This is something most of us diabetics on MDI have gone through once or twice and it sucks. Whether it’s waking up in the morning with really high blood-sugar and thirst and realising you fell asleep before taking your shot, getting mixed up after changing your routine or whatever else- it happens and we feel stupid about it and frustrated, but like so many things with diabetes, it’s a small issue and easy to deal with once we understand how to deal with it properly.
There are three main approaches for when this happens, and none of which are better or worse than the others, nor set in stone. The best solution might depend on how long ago you took your last shot, or simply whichever you prefer.
First, you can choose to simply inject your full regular basal amount as soon as you realise. This is usually the best solution if it’s only an hour or two after you normally take your insulin like if you usually take it at 10pm but you were playing video games and got distracted until midnight. The two hour lapse isn’t going to make a huge difference if you haven’t eaten, but you should typically test your blood sugar anyway just in case you also need to administer a bolus correction.
Extra tip: In all cases you should take note, remember or set a reminder for the following day that you’ve taken insulin later than normal and so your chances of hypoglycemia during the following days overlap (if you go back to 10pm) are slightly riskier.

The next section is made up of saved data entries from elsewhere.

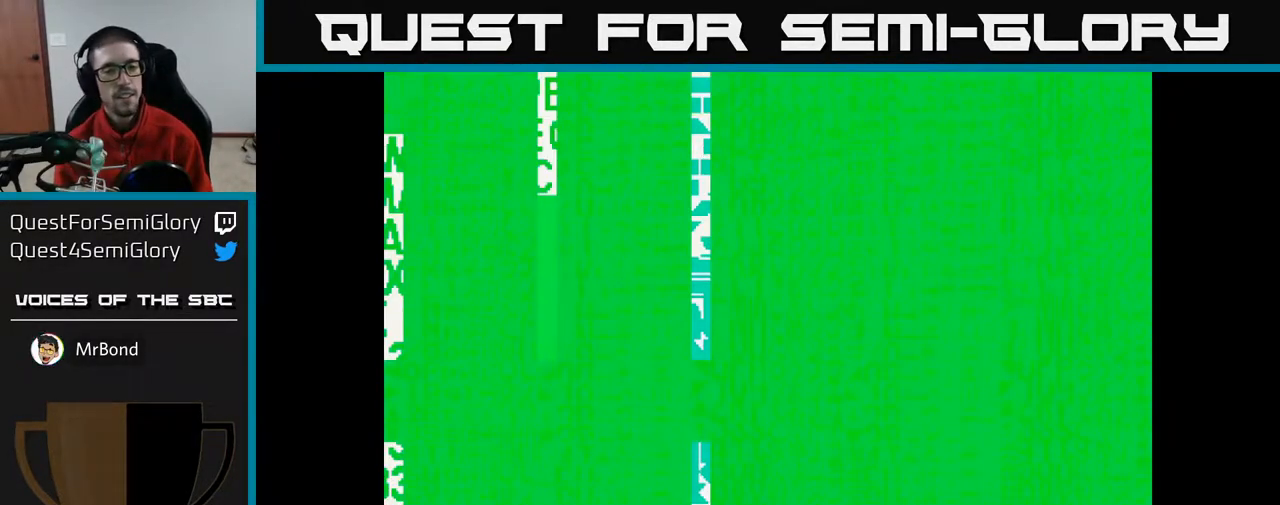
{"buttons": [], "left_stick": "center", "right_stick": "center", "events": []}
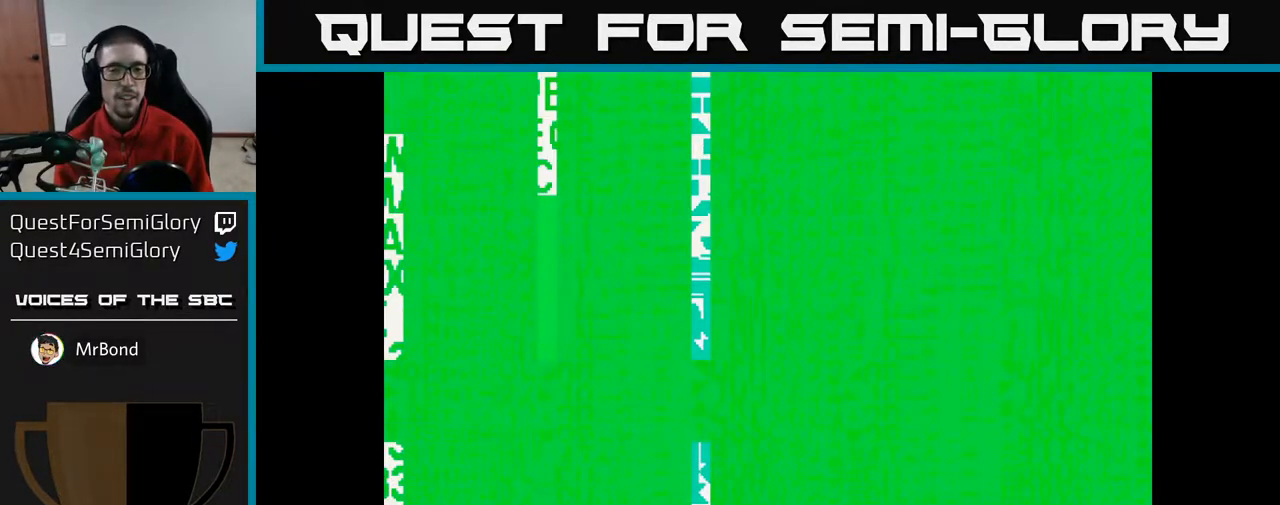
{"buttons": [], "left_stick": "center", "right_stick": "center", "events": []}
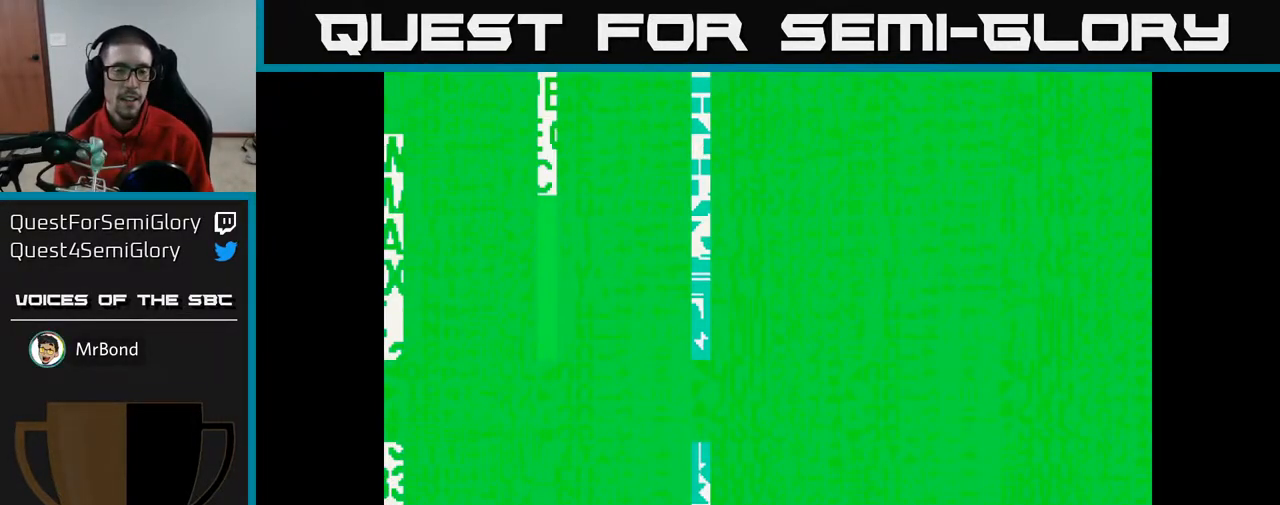
{"buttons": [], "left_stick": "center", "right_stick": "center", "events": []}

A Second option is to cover the rest of the day using bolus corrections. This is the most recommended approach if you’ve went more than 2 hours since your last basal shot. There are no hard and fast rules here- Should you inject extra units before meals? Should you take small correction shots throughout the day? And then there’s the added complication of chasing your rising blood sugar- your blood sugars may have already risen significantly and because of the typical 20 minutes to 2 hours to reach peak activation on fast acting insulins you might take too much and overcompensate, or you might never catch up. As a general rule I’ll test my blood sugars throughout the day and take a correction dose with an extra 15% units if I think I’m still rising.
A Third option is to take a reduced basal shot based on how long it’s been since your last one. This might be a better solution if you’re closer to your last shot than your next, so if you normally take your shot around 8pm and you realise you’ve missed it around 1am. If you normally take 30 units per day then divide by 24 and multiple by the number of hours left in the day. So 30 % 24 = 1.25. Divide this by the number of hours left in the day from your last shot- so 24 – 5 = 19, 19 x 1.25 = 23.75, or 24 units.
There are some problems with this approach- namely your background insulin might not be enough to cover your fasted glucose levels causing your blood sugar to rise. To compensate for this you might take a couple of small bolus corrections throughout the day to compensate. The other issue is that you’ll have an overlap the following day when you inject your regular 30 units. This overlap will be smaller than in the first approach, but might still be a concern, particularly if you’re normally sleeping during the overlap period.
None of these approaches consider medium profile insulins or NPH like Humulin and Levemir, and using a combination of an NPH with correction dosages, followed by your standard basal dosage may provide a better solution, but also includes a lot more calculations and numbers to worry about and so I recommend it only to those who are already very knowledgeable and familiar with what they’re doing and not the typical person who might find this page useful.
Remember too that elevated blood sugar coupled with lower levels of insulin in your system mean your ketone levels are likely to rise and that you should take extra care to drink lots of water throughout the day to help compensate.
Whichever approach you decide to take understand the added risks of hypoglycemia and test more than you normally would and you will minimise the problems of missing a basal shot. At the end of the day all it really is is a period of less than 24 hours of slightly elevated blood sugars and something every diabetic will likely have to learn at some point, take it as a learning experience at the price of small inconvenience.